### Written task:
Return verbatim the lines of the material from the line containing "What is the ratio" through the end of the material, both included. Leave out the pictures.

Content starts

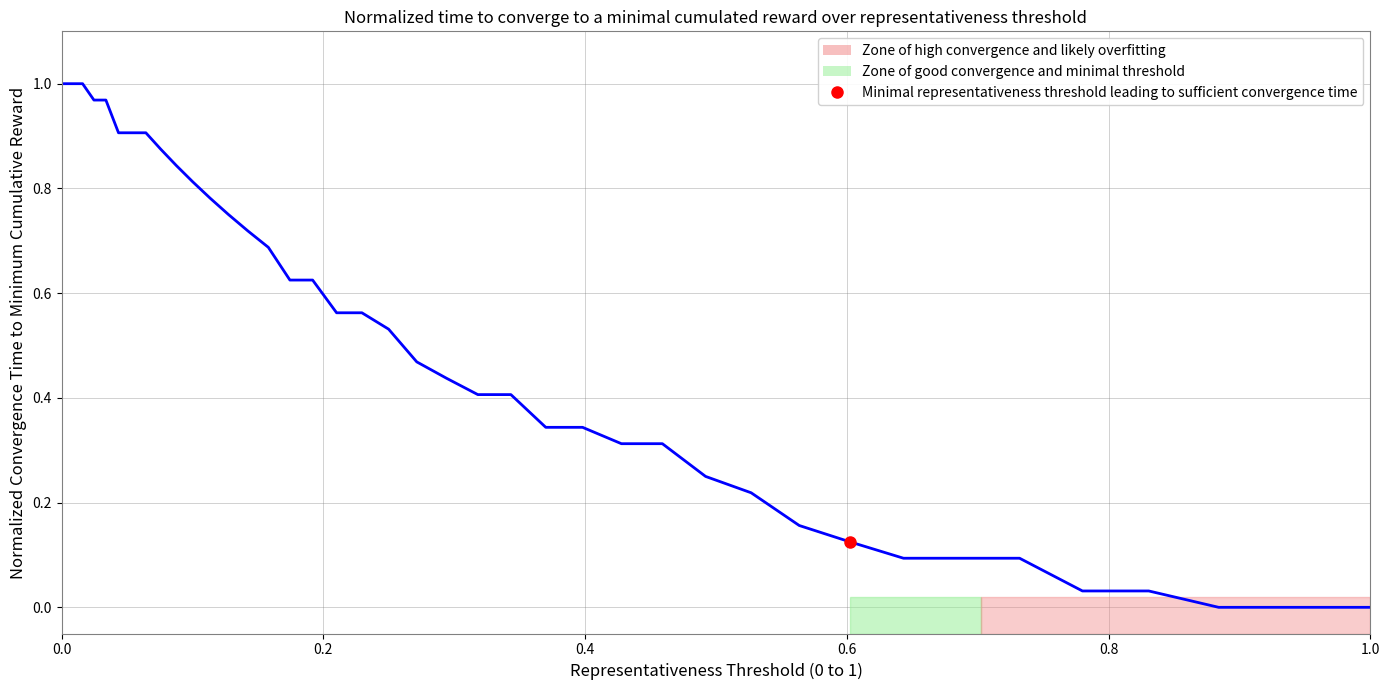

What is the value of the 23rd point from the left?

0.4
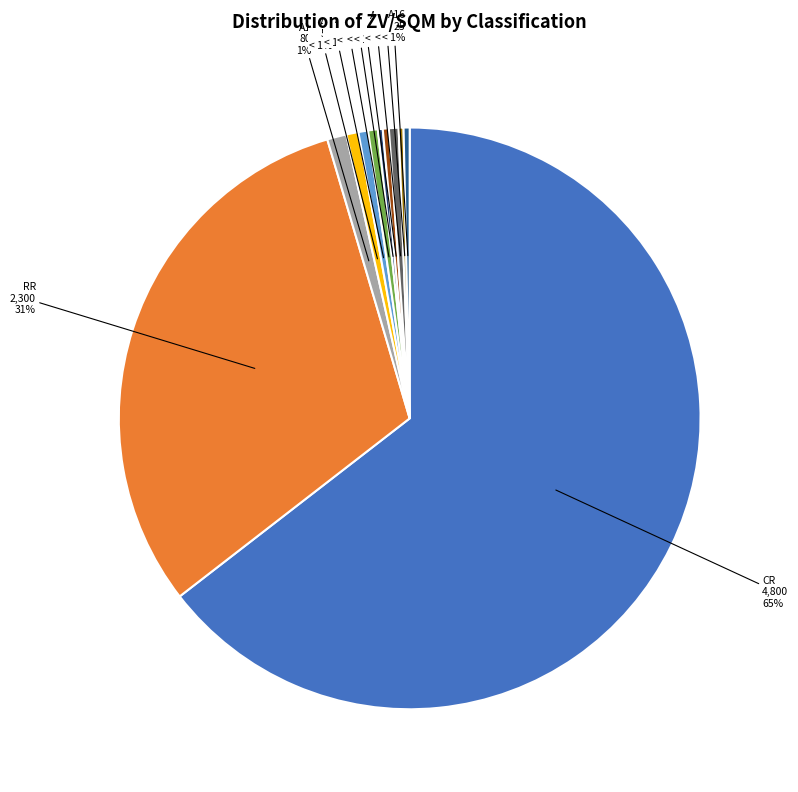

To the nearest percent, what is the difference between the largest and smallest slice percentages?

64%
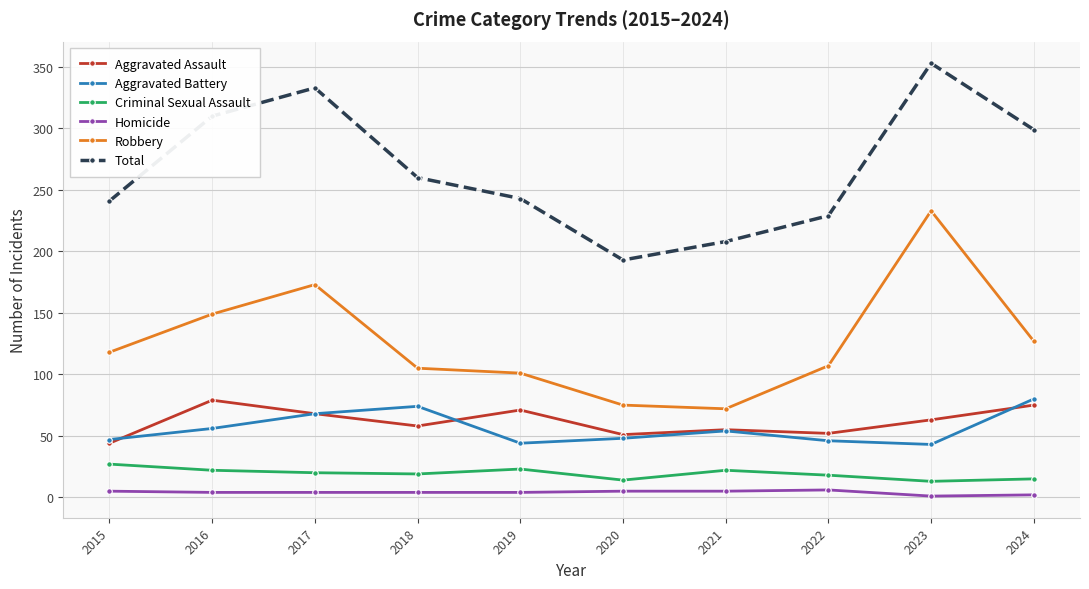

At which category does Aggravated Assault reach its first local valley?

2018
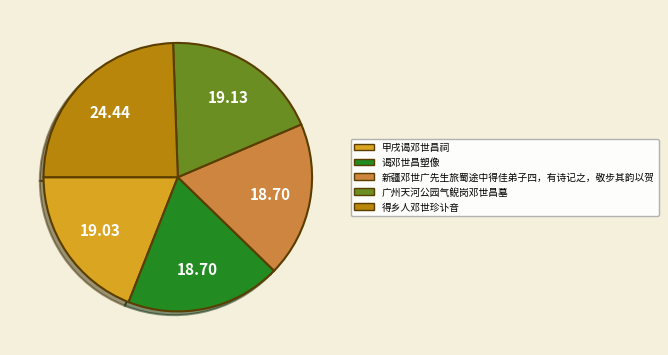

Do 得乡人邓世珍讣音 and 甲戌谒邓世昌祠 together represent more than half of the pie?

No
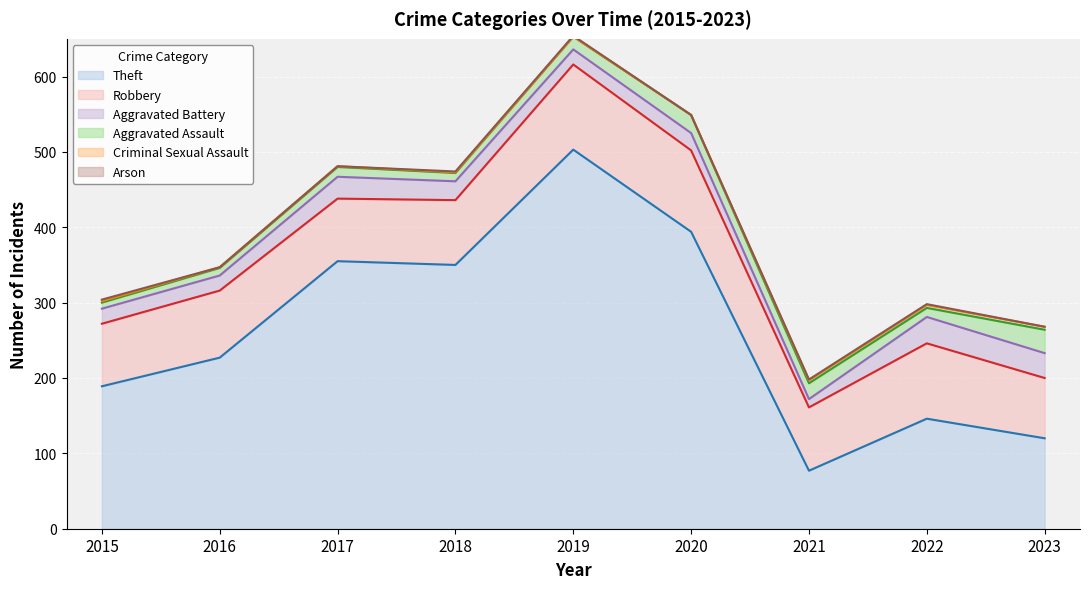

Which has a higher value, 2016 or 2021?

2016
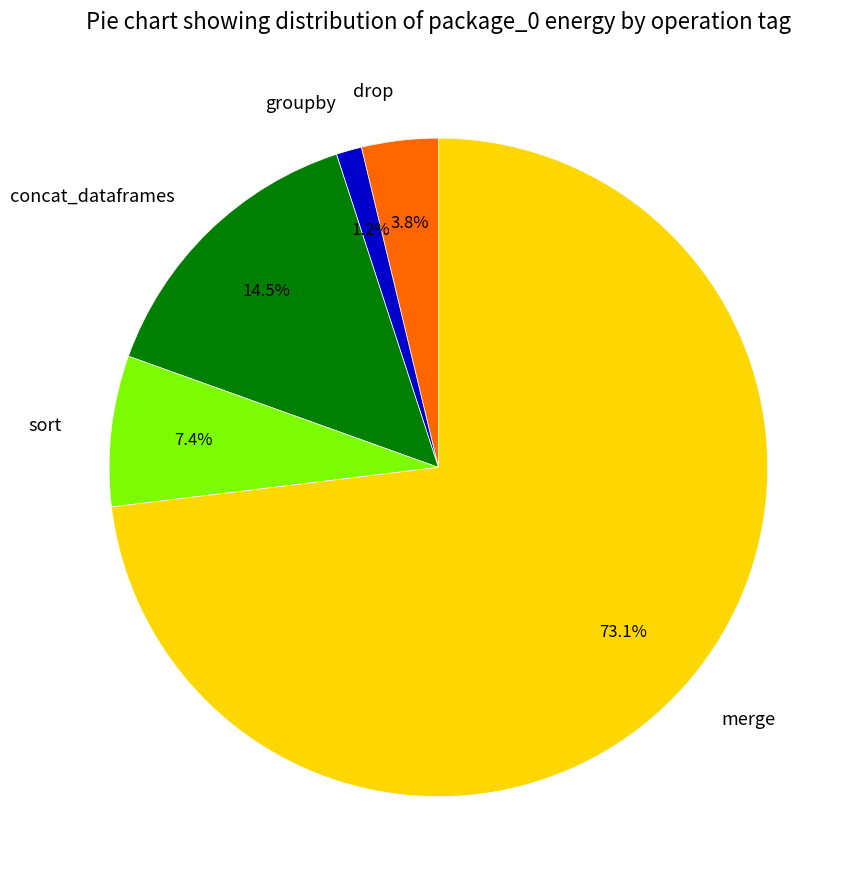

Which slice represents more than half of the pie?

merge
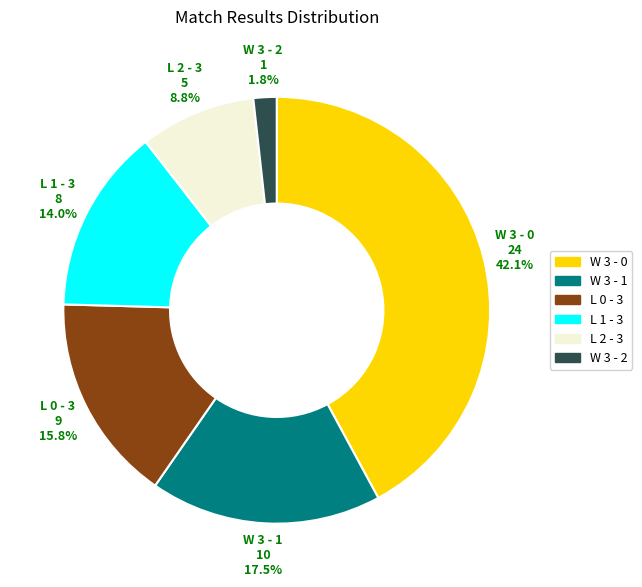

Between W 3 - 1 and L 0 - 3, which is larger?

W 3 - 1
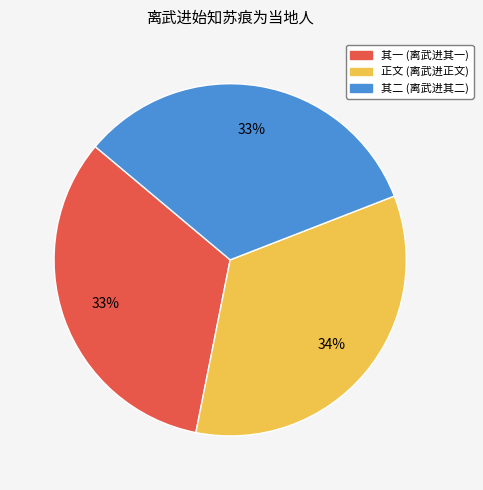

What is the ratio of the value at 其二 (离武进其二) to the value at 其一 (离武进其一)?

1.0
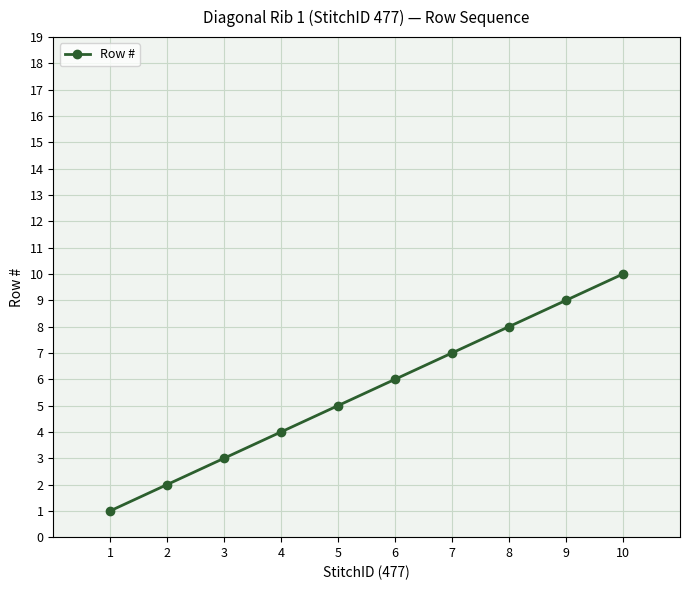

What is the value of the 2nd point from the left?

2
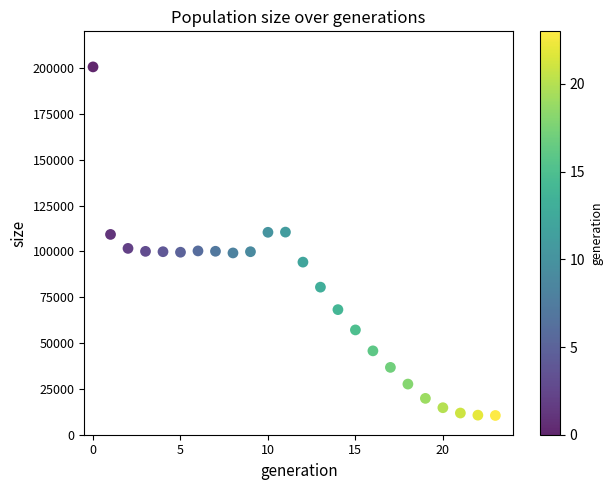

How many points are shown in the scatter plot?

24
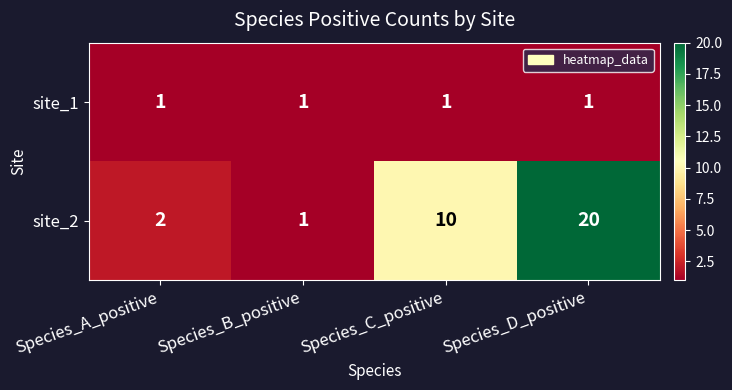

List the series in order of their overall mean, highest first.

site_2, site_1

Content ends

### Reply to the exercise:
What is the ratio of the value at 其二 (离武进其二) to the value at 其一 (离武进其一)?

1.0

What is the value of the 2nd point from the left?

2

How many points are shown in the scatter plot?

24

List the series in order of their overall mean, highest first.

site_2, site_1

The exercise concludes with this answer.